Alès espère enfin toucher au but
Publié le 09/09/2026
Après deux saisons frustrantes, l’OAC veut cette fois franchir le cap et accéder en National 1
Il y a deux ans, Alès avait longtemps espéré un repêchage dans ce qui s’appelait alors le championnat de National 2, avant d’apprendre au tout dernier moment qu’il était finalement relégué en National 3.
La saison dernière, en N3 donc, le club cévenol avait rapidement écopé de huit points de pénalité pour avoir aligné, lors de deux rencontres – pourtant remportées –, un muté de trop. Malgré une course contre les points, l’OAC avait échoué à la troisième place, regrettant amèrement cette étourderie qui, sans elle, lui aurait peut-être permis d’évoluer aujourd’hui en National 1.
Alors, et si cette saison était enfin la bonne ? Et si l’OAC parvenait à rejoindre l’antichambre des championnats professionnels ? « En football, on a beau avoir la volonté de jouer les premiers rôles, mais on ne fait pas toujours ce que l’on veut », dit sagement Jean-Marie Pasqualetti. L’entraîneur ne cache toutefois pas les ambitions de son équipe : « On a pour ambition de gagner le plus de match possible pour être devant. »
Une ambition clairement affichée
Après deux journées dans la poule G de Nationale 2, anciennement N3, le bilan n’est toutefois pas encore tout à fait à la hauteur des attentes.
Les Cévenols avaient pourtant parfaitement lancé leur championnat en allant s’imposer à Saint-Jean-Cap-Ferrat face au FC Riviera (0-1) lors de la première journée. Mais ils ont été surpris le week-end dernier, à domicile, par Berre (1-2), seule équipe de la poule à avoir remporté ses deux premières rencontres.
Plus que le résultat, c’est surtout le contenu proposé par ses joueurs qui a contrarié Jean-Marie Pasqualetti. « On était vraiment en dessous de ce que ce groupe peu faire », estime-t-il.
À l’intersaison, le groupe a connu pas mal de mouvements, avec neuf départs pour autant d’arrivées.

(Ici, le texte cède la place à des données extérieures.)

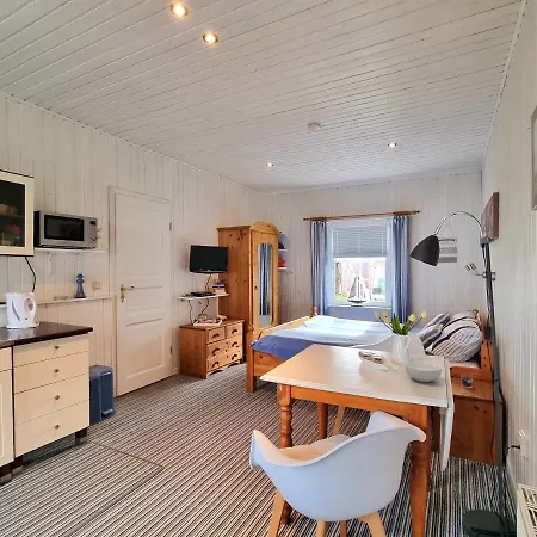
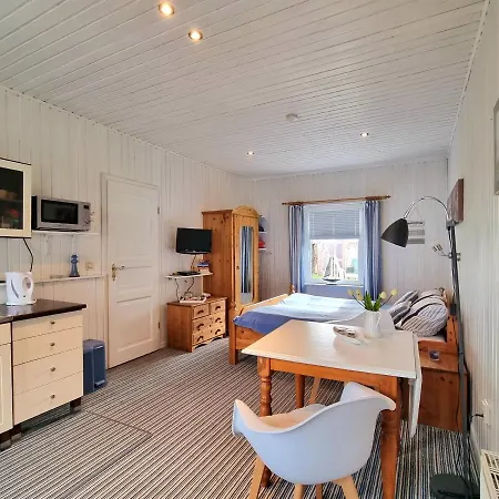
- cereal bowl [405,360,443,383]
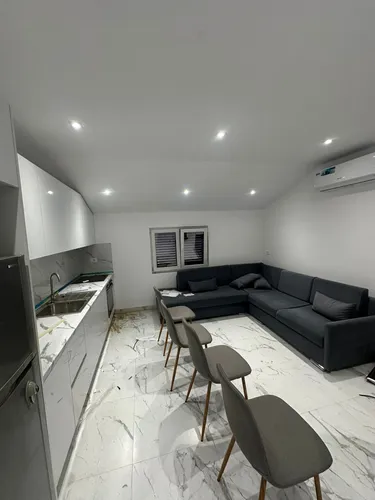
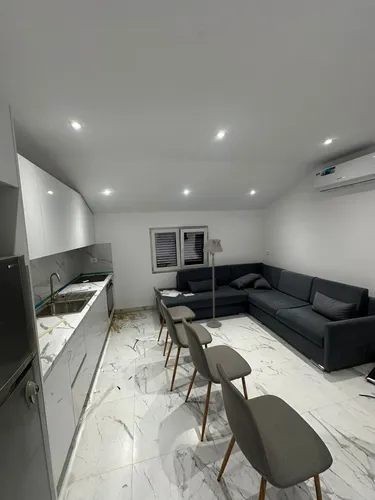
+ floor lamp [202,238,224,329]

Une équipe largement renouvelée et surtout jeune, puisque sa moyenne d’âge avoisine les 23 ans. « On a surtout recruté dans le secteur offensif pour avoir une équipe plus complète encore », explique l’entraîneur.

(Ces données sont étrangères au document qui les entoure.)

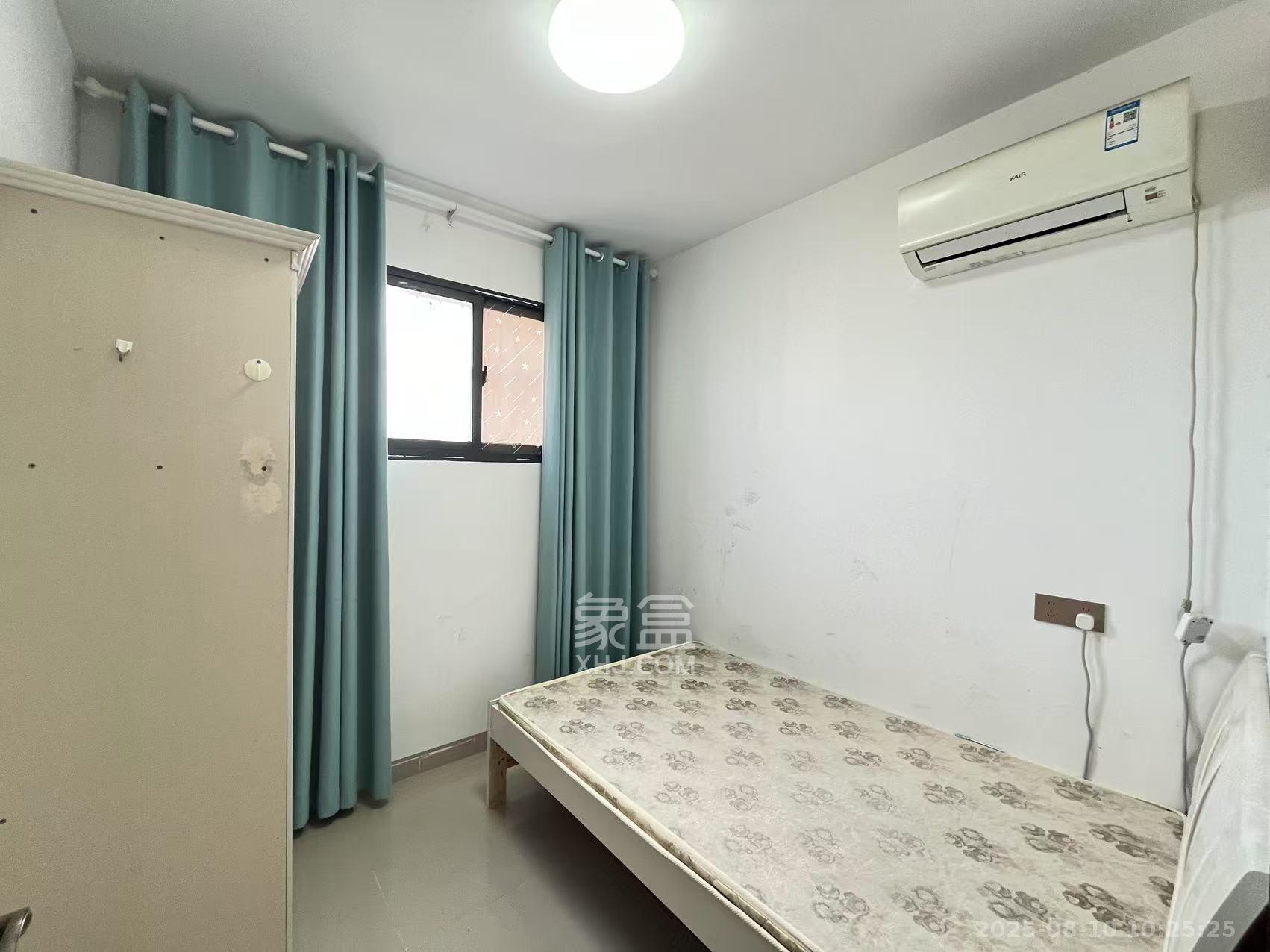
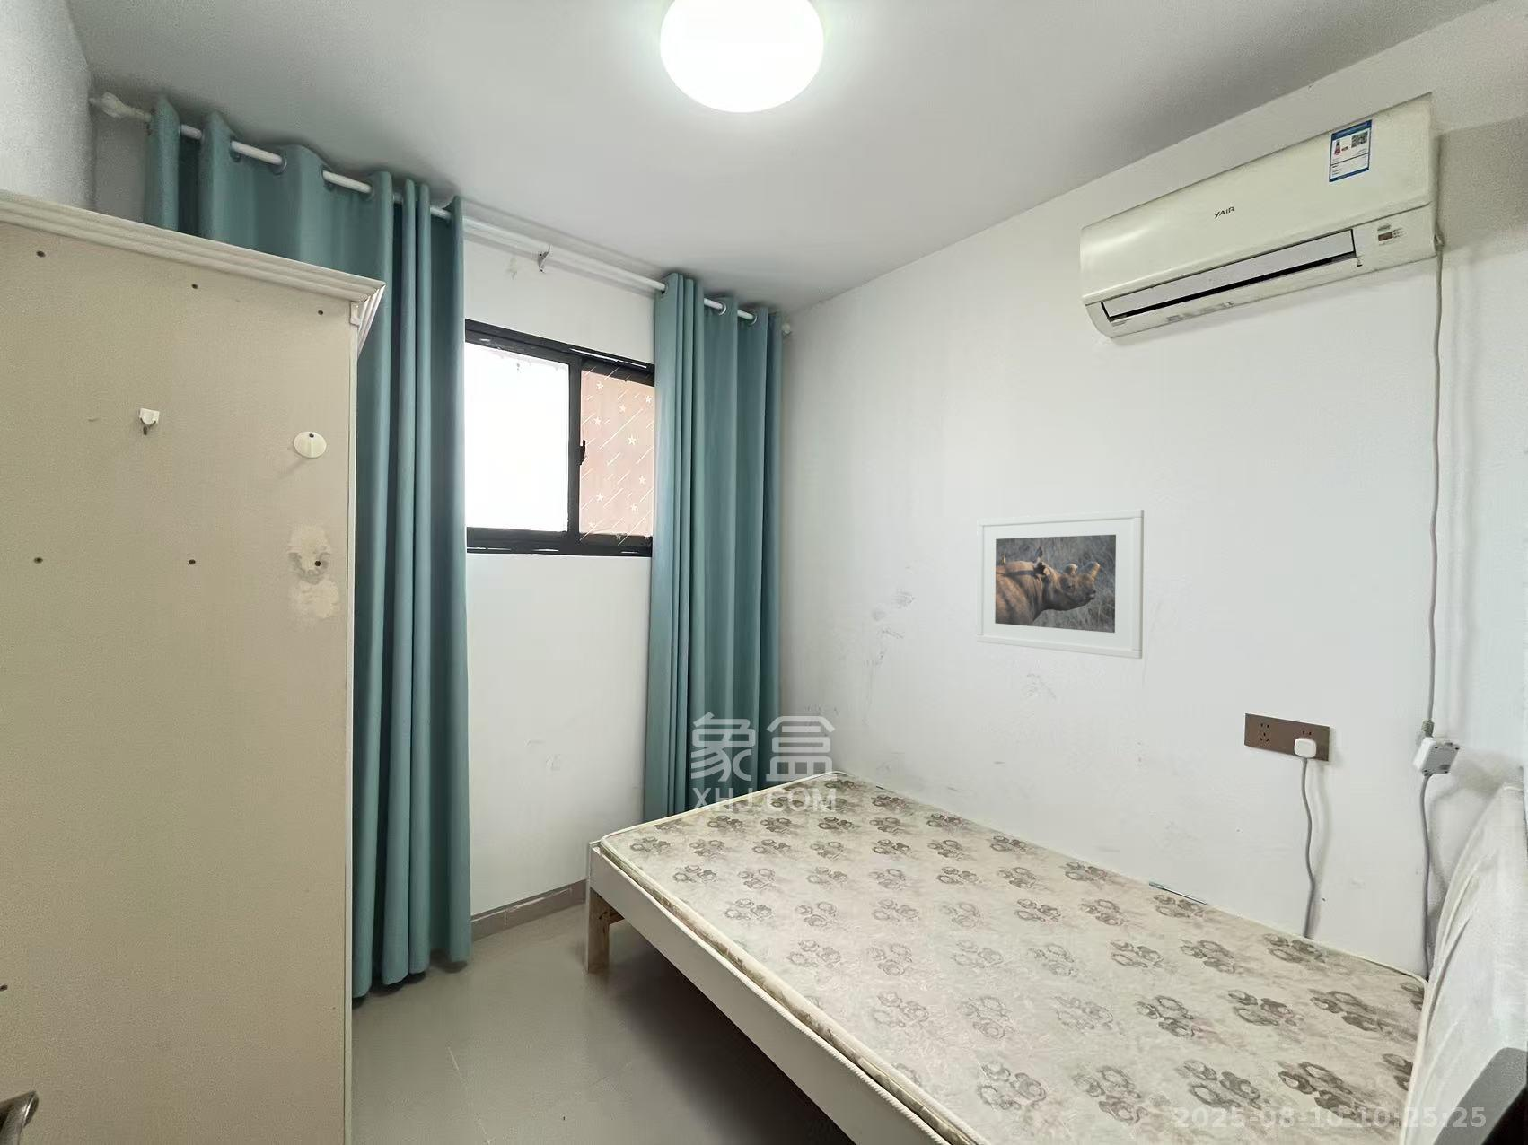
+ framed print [975,509,1144,659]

Il appartient désormais à ce groupe de trouver rapidement ses repères et la régularité nécessaires pour jouer les premiers rôles.
Deux tests pour se situer
Les deux prochains rendez-vous devraient justement permettre d’en savoir davantage sur les capacités de cette équipe.
Ce samedi, l’OAC disputera le troisième tour de la Coupe de France sur la pelouse d’Aigues-Mortes, pensionnaire de Régional 1. Sur le papier, les Cévenols auront les faveurs des pronostics pour leur entrée en lice dans cette compétition. Mais Jean-Marie Pasqualetti n’oublie pas que la Coupe réserve parfois de mauvaises surprises. La saison dernière, c’est justement un club de R1, Saint-Clément-Montferrier, qui avait prématurément mis fin à l’aventure alésienne (3-1), fin septembre, au quatrième tour.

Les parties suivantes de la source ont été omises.